No contest clauses in Florida wills are unenforceable. Frequently, no contest clauses are referred to as in terrorem clauses.
Historically, many lawyers would draft wills with no contest clauses in order to discourage individuals from challenging the wills. A typical no contest clause would state that if a beneficiary under the will contested or challenged the will, that beneficiary would not receive anything. The intended result of these clauses would be to create an incentive to not disrupt the will’s admission to probate.
Fla. Stat. § 732.517, states:
Penalty clause for contest—A provision in a will purporting to penalize any interested person for contesting the will or instituting other proceedings relating to the estate is unenforceable.
The Florida Trust Code codifies this prohibition on no contest clauses for trusts. Fla. Stat. § 736.1108(1) states:
A provision in a trust instrument purporting to penalize any interested person for contesting the trust instrument or instituting other proceedings relating to a trust estate or trust assets is unenforceable.

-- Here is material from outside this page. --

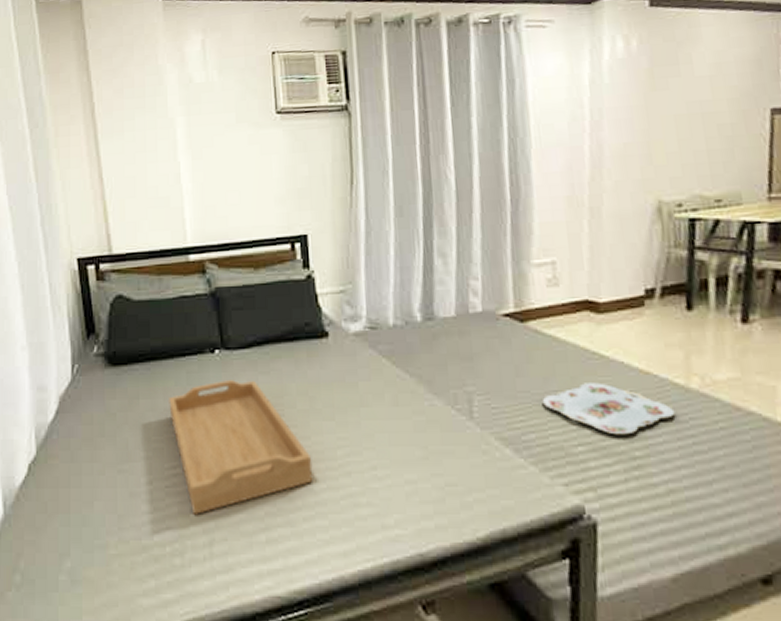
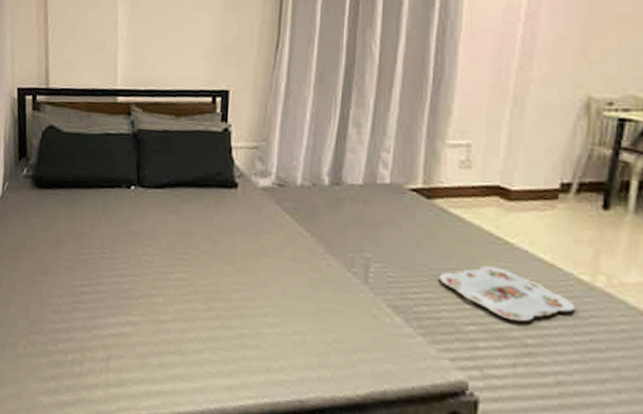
serving tray: present [169,380,313,514] -> none [84,214,209,331]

Surprisingly, no contest clauses are unenforceable—by statute—in only Florida and Indiana. Like Florida, Indiana also codified this prohibition for trusts. States that follow or have adopted the Uniform Probate Code, for example, state that no contest clause are enforceable, unless the contest is based on probable cause. See, Unif. Probate Code § 2-517. A smaller but still significant number of states enforce no contest clauses without regard to a good faith or probable cause limitation. Iowa, for example, requires both probable cause and good faith. See, e.g., Matter of Estate of Workman, 898 N.W.2d. 204 (Iowa Ct. App. 2017).